Events INSIDER: It seems you guys do these mini-tours – the Midwest, Europe
and East Coast – in bursts. How do you fit them into your schedule?

Prescott: When we’re promoting a record and it’s out, we try to go most
places, but in between those periods of time, I think um…my mind just went to
‘Why are we still together?’ (laughs) It’s pretty mysterious at this point. We
never talk about this, but I have a feeling that maybe we value it more than
ever…in a bizarre way. Because we know…none of us will ever play in a band
like this again.  At our age, it’s this
amazing rush to push yourself (this way). It’s sort of a violent band to play
in. Although violent may not be, the right word, maybe intense.

Events INSIDER: Very intense.

Prescott: So the idea that we’re still able to do that…it becomes this
very precious thing. You don’t want to besmirch it. I think we’ve always been
motivated by the idea that we desperately don’t want to embarass
ourselves.  So whenever we do play, we
always try to make it make it feel like it’s the last time we’ll ever play. And
it’s not lost on us how incredibly rare it is to be in your mid-fifties and be
able to play in a band like this. So whenever it comes up that people are still
interested in people having us do it, we just put our heads down and go into
it. So whenever we do a little tour like this and we’re all done and we don’t
see each other for a month or something, I think we’re all left with this feeling
that we’re all still ecstatic to be able to do it.

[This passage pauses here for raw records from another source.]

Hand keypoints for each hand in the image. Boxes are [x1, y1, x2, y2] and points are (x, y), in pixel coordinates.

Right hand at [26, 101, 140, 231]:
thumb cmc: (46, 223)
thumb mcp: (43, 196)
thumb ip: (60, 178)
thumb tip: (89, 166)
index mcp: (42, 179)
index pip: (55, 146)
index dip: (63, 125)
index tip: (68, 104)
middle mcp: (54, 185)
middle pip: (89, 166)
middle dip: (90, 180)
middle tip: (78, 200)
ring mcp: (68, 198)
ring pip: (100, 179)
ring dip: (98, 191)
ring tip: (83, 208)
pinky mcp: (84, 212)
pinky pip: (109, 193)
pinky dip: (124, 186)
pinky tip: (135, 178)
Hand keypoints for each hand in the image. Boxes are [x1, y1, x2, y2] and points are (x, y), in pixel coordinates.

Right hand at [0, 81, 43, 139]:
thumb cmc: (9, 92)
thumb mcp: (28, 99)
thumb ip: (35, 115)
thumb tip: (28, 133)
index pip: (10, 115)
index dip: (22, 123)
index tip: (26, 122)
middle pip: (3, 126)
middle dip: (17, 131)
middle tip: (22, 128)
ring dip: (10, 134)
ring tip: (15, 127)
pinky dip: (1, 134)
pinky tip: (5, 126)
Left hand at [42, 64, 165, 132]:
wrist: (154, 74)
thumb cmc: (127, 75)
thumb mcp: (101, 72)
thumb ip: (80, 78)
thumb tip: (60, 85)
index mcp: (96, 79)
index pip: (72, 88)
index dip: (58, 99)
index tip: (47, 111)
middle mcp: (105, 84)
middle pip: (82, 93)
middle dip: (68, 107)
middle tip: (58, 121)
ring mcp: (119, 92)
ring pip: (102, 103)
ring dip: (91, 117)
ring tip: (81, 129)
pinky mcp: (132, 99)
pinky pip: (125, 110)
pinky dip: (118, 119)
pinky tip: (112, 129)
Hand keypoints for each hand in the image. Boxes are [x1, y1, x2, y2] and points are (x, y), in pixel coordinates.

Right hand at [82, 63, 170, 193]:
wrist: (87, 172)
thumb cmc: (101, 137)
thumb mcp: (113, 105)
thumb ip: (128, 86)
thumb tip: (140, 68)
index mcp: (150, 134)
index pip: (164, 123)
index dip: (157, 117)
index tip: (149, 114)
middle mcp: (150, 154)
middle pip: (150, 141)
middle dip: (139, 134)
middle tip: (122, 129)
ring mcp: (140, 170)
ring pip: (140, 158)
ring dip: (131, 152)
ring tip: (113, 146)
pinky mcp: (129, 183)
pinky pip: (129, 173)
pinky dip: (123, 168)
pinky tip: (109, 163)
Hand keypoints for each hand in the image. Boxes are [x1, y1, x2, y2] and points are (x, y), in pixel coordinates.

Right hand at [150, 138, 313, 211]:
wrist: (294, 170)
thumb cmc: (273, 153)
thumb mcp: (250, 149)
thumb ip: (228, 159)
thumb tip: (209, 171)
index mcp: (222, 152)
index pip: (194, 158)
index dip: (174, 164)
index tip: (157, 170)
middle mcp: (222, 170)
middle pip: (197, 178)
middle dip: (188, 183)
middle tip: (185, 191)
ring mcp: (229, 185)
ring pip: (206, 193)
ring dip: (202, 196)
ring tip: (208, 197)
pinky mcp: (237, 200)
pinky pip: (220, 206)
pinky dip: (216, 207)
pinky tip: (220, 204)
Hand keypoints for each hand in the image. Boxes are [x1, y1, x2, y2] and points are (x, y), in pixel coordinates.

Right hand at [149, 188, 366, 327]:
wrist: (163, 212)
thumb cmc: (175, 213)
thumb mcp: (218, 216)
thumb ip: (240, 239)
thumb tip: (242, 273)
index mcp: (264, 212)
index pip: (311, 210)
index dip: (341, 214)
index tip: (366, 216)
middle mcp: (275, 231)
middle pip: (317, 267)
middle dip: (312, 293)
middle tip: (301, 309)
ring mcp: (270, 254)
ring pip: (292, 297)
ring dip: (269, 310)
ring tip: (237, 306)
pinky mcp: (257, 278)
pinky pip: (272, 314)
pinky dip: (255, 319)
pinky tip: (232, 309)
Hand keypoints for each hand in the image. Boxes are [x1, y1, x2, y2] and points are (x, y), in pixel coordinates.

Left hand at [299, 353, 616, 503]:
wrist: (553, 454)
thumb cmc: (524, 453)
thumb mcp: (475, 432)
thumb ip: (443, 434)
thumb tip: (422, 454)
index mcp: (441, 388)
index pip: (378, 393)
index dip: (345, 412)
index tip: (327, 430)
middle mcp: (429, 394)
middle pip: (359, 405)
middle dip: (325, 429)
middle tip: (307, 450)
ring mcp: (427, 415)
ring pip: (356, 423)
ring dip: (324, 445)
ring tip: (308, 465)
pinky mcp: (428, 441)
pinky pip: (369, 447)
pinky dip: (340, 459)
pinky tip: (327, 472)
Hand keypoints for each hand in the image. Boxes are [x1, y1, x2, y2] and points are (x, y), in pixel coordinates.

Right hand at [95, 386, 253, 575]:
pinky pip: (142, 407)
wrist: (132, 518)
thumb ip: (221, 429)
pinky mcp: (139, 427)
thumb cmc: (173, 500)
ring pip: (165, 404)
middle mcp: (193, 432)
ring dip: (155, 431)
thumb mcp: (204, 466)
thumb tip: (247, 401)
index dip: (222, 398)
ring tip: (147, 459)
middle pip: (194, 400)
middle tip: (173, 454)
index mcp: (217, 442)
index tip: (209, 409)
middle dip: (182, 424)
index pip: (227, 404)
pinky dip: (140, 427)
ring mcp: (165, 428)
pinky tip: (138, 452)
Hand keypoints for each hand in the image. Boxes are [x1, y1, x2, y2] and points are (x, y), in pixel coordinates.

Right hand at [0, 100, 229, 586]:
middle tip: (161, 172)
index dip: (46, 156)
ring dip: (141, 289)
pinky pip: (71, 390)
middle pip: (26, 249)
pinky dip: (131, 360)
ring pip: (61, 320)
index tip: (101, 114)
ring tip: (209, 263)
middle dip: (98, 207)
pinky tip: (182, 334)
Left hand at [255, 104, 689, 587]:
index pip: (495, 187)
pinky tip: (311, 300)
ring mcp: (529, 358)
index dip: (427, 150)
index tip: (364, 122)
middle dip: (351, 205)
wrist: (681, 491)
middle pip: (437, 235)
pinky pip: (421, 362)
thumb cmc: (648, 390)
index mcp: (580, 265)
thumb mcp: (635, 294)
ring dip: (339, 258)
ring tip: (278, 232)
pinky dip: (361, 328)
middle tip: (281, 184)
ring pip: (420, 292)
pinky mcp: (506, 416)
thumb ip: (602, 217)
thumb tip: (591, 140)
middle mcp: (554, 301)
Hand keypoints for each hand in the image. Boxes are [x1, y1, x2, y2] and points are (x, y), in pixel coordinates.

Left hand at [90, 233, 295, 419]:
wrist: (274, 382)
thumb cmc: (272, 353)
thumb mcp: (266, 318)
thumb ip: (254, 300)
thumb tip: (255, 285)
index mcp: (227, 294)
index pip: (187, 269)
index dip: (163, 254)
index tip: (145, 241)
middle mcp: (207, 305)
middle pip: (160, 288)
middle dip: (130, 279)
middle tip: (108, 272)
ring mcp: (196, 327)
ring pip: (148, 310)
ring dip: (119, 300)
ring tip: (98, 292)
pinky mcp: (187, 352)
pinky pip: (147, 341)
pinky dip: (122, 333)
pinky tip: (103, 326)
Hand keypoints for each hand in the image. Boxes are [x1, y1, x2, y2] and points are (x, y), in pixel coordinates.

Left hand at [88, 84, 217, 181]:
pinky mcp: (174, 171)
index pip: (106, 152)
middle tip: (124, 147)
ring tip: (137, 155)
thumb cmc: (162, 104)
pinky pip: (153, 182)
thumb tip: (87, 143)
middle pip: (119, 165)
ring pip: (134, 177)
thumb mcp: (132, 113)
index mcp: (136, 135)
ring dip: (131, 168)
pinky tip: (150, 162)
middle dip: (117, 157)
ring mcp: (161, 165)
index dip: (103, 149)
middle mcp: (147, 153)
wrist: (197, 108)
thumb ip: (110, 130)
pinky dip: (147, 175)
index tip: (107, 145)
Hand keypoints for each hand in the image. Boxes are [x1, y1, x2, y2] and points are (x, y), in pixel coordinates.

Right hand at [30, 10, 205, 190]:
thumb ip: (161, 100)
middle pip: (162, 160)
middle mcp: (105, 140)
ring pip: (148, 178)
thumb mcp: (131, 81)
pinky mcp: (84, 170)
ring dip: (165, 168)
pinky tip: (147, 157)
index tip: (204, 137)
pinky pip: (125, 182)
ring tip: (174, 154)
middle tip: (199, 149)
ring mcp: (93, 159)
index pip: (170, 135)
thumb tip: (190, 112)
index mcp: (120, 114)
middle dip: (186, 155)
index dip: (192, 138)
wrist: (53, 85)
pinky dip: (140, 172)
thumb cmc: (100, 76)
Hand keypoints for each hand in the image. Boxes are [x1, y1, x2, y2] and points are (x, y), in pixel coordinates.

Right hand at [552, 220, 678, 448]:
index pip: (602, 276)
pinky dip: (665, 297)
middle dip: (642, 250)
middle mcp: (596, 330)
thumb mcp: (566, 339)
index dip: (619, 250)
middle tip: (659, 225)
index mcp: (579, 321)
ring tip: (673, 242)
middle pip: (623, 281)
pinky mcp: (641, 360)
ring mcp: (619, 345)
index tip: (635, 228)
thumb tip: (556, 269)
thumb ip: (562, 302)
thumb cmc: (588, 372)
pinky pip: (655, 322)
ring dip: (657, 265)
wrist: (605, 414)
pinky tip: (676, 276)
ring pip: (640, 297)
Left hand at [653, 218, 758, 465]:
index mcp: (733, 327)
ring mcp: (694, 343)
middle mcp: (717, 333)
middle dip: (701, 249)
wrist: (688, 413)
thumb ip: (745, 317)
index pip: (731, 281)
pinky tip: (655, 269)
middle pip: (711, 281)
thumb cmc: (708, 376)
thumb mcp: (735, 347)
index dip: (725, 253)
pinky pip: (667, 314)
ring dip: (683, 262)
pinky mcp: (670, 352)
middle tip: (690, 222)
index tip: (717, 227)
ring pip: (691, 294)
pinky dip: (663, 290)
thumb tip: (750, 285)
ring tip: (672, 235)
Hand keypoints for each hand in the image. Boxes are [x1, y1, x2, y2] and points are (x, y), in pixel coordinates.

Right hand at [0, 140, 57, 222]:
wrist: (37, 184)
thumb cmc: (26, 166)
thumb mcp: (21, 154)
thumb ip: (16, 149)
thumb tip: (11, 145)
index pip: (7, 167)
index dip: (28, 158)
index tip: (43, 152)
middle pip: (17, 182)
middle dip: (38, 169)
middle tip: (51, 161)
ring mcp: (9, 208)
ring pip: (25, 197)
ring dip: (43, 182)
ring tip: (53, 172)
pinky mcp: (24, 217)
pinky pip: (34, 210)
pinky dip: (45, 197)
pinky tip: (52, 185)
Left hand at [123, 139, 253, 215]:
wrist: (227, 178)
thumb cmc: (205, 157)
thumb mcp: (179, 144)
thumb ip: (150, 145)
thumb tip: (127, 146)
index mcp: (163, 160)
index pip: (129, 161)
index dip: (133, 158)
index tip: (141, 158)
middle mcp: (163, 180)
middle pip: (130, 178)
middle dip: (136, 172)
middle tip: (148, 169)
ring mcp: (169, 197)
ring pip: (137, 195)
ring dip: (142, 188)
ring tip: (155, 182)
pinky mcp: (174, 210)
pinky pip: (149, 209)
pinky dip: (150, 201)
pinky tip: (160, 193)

Events INSIDER: Did you really think you’d be playing basically ‘punk rock’
when you were in your fifties?

Prescott: The first answer to that is: No. What am I insane? But I guess
you don’t think about it. Roger’s a lifetime musician. Clint likes to think
he’s not, but he is. And I pretty much seem to be doing it for the rest of my
life. You don’t look ahead so much when you come from what was always an
alternative lifestyle. You sort of take each day as you’re doing it…and I’m
glad its punk rock and believe me, the three of us are as…we get as pissed
off as ever. Although I suppose it looks more like the grumpy old dude who
wants the kids to stop playing in his yard. When you’re younger you’re a punk rocker,
when you’re older you’re a grumpy old man.

Events INSIDER: But it’s still a lot of fun. I have some friends in their
fifties who play in a punk cover band and I ask them why they do it and they
say, ‘Because it’s F-ing awesome. That’s why. ‘

Prescott: That’s it. That is the answer, and you can’t get around that. I
mean, it’s not a new tradition. Howlin’ Wolf was playing when he was pretty
F-ing old. So the idea that people are playing aggressive music late in their
lives is becoming commonplace now. As long as you’ve got the physical energy
and the interest – do it.

Events INSIDER: I think that when younger people hear (great old Boston
punk bands like Mission of Burma, the Neighborhoods, LaPeste/Peter Dayton Band,
Unnatural Axe, and Nervous Eaters) covers and they’re blown away. I was driving with a guy about 30 years old and told him about the show, and he just pops in his MP3 player and starts blasting “That’s When I Reach For My Revolver” that Moby covered. So he knew you guys.

Prescott: I do think one cool thing that’s going on now is that kids aren’t
so ageist. They’ll go see an old fart band if the old fart band does something
interesting. They’ll have an open mind for it. Ten or fifteen years ago, it was
like ‘Man, I don’t want to see Grandpa here. And now I think enough people that
are 20-25 are open to it if something was going on. I like to think that the
energy and the intensity transcends age.